Four feet, eight inches?? That's when my heart started sinking. That's just too short. What if she can't drive a car? What if she always has to stand on a stool to reach the kitchen countertop. What if no boys want to ask her to the prom because, as cute as she is, she's just too little? And that's when I started to cry. I know what it's like to be short. I hated kids calling me "shrimp" and "short stuff". I hated it that none of the boys would flirt with me at the mall because they thought I was still just a little girl. I hated it when wise grownups would tell me that even though I looked young now, when I was in my 30's and I still looked like I was in my 20's I would be grateful. (Which is true by the way....but I hated hearing it then.) I just wanted to be normal.
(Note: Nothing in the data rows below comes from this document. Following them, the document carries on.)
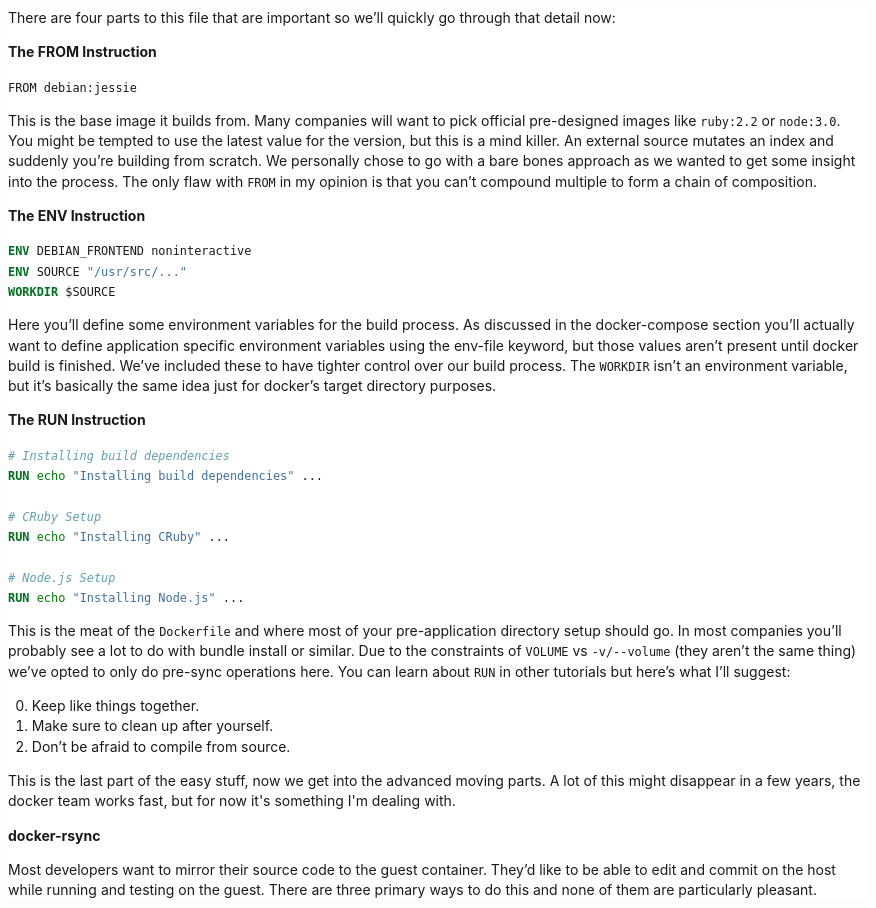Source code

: There are four parts to this file that are important so we’ll quickly go through that detail now:

**The FROM Instruction**

```
FROM debian:jessie
```

This is the base image it builds from. Many companies will want to pick official pre-designed images like `ruby:2.2` or `node:3.0`. You might be tempted to use the latest value for the version, but this is a mind killer. An external source mutates an index and suddenly you’re building from scratch. We personally chose to go with a bare bones approach as we wanted to get some insight into the process. The only flaw with `FROM` in my opinion is that you can’t compound multiple to form a chain of composition.

**The ENV Instruction**

``` dockerfile
ENV DEBIAN_FRONTEND noninteractive
ENV SOURCE "/usr/src/..."
WORKDIR $SOURCE
```

Here you’ll define some environment variables for the build process. As discussed in the docker-compose section you’ll actually want to define application specific environment variables using the env-file keyword, but those values aren’t present until docker build is finished. We’ve included these to have tighter control over our build process. The `WORKDIR` isn’t an environment variable, but it’s basically the same idea just for docker’s target directory purposes.

**The RUN Instruction**

``` dockerfile
# Installing build dependencies
RUN echo "Installing build dependencies" ...

# CRuby Setup
RUN echo "Installing CRuby" ...

# Node.js Setup
RUN echo "Installing Node.js" ...
```

This is the meat of the `Dockerfile` and where most of your pre-application directory setup should go. In most companies you’ll probably see a lot to do with bundle install or similar. Due to the constraints of `VOLUME` vs `-v/--volume` (they aren’t the same thing) we’ve opted to only do pre-sync operations here. You can learn about `RUN` in other tutorials but here’s what I’ll suggest:

  0. Keep like things together.
  0. Make sure to clean up after yourself.
  0. Don’t be afraid to compile from source.

This is the last part of the easy stuff, now we get into the advanced moving parts. A lot of this might disappear in a few years, the docker team works fast, but for now it's something I'm dealing with.

**docker-rsync**

Most developers want to mirror their source code to the guest container. They’d like to be able to edit and commit on the host while running and testing on the guest. There are three primary ways to do this and none of them are particularly pleasant.

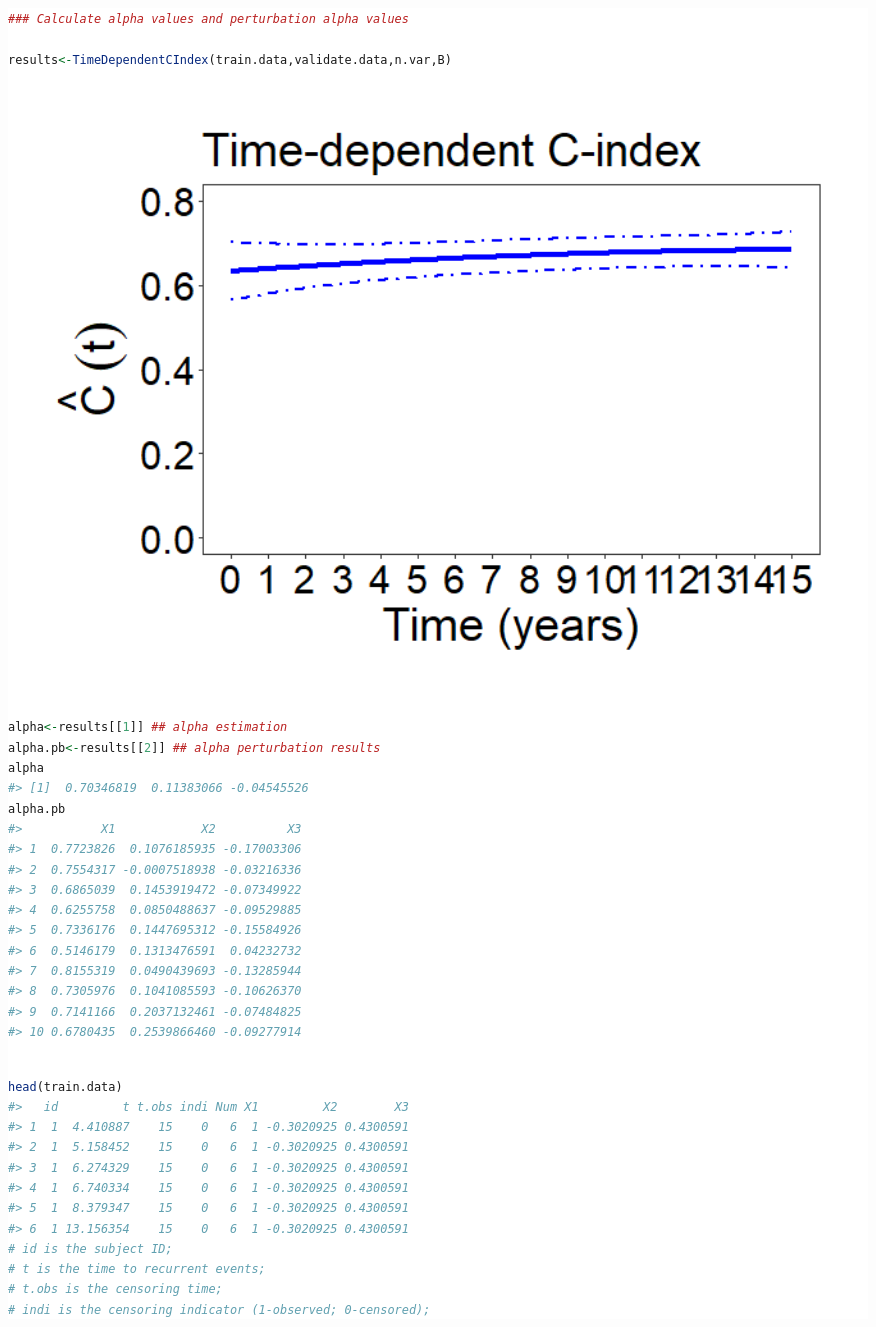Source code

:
 ``` r
### Calculate alpha values and perturbation alpha values

results<-TimeDependentCIndex(train.data,validate.data,n.var,B)
```

<img src="man/figures/README-example-1.png" width="100%" />

``` r
alpha<-results[[1]] ## alpha estimation
alpha.pb<-results[[2]] ## alpha perturbation results
alpha
#> [1]  0.70346819  0.11383066 -0.04545526
alpha.pb
#>           X1            X2          X3
#> 1  0.7723826  0.1076185935 -0.17003306
#> 2  0.7554317 -0.0007518938 -0.03216336
#> 3  0.6865039  0.1453919472 -0.07349922
#> 4  0.6255758  0.0850488637 -0.09529885
#> 5  0.7336176  0.1447695312 -0.15584926
#> 6  0.5146179  0.1313476591  0.04232732
#> 7  0.8155319  0.0490439693 -0.13285944
#> 8  0.7305976  0.1041085593 -0.10626370
#> 9  0.7141166  0.2037132461 -0.07484825
#> 10 0.6780435  0.2539866460 -0.09277914
```

``` r

head(train.data)
#>   id         t t.obs indi Num X1         X2        X3
#> 1  1  4.410887    15    0   6  1 -0.3020925 0.4300591
#> 2  1  5.158452    15    0   6  1 -0.3020925 0.4300591
#> 3  1  6.274329    15    0   6  1 -0.3020925 0.4300591
#> 4  1  6.740334    15    0   6  1 -0.3020925 0.4300591
#> 5  1  8.379347    15    0   6  1 -0.3020925 0.4300591
#> 6  1 13.156354    15    0   6  1 -0.3020925 0.4300591
# id is the subject ID; 
# t is the time to recurrent events;
# t.obs is the censoring time;
# indi is the censoring indicator (1-observed; 0-censored);
```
Rebekah and Julianne are both small. They handle it better than I did. According to Dr. Lindsay, Rebekah is like me, a late bloomer. I'm okay with her dealing with being short if I know that eventually she'll put on a growth spurt and end up normal like I did. But for Julianne...to be that short for her whole life? I don't want that for her.
So, Dr. Lindsay has now officially recommended we "intervene". And now Bryan, Julianne and I have to decide if we want to subject Julianne to growth hormone. It's expensive. Insurance companies don't like to pay for it. We're worried about side effects and risks. It's kind of tough making a decision now for something that may or may not happen in the future. Because when it comes right down to it, predicting Julianne's adult height really is just an educated guess. She's a healthy, happy little girl right now. It's not like she has some disease where it becomes obvious that she needs medical help. But I'd hate to do nothing and then watch her struggle...emotionally, physically....knowing we could've done something. So I guess we do research and we gather all the information we can and then we pray and pray and then pray some more that we will do what's right for Julianne.

This picture is of the test Julianne took yesterday. It was a more serious growth hormone test. She went in to the doctor's office fasting. They gave her some medication and sent her down to the lab to have her blood drawn a half hour later and then again a half hour after that. Then back up for another kind of medication and two more blood draws. She was amazing! Didn't flinch, didn't complain. The lab worker said Julianne was the best 11 year old she'd ever drawn blood from. I was so proud of my girl!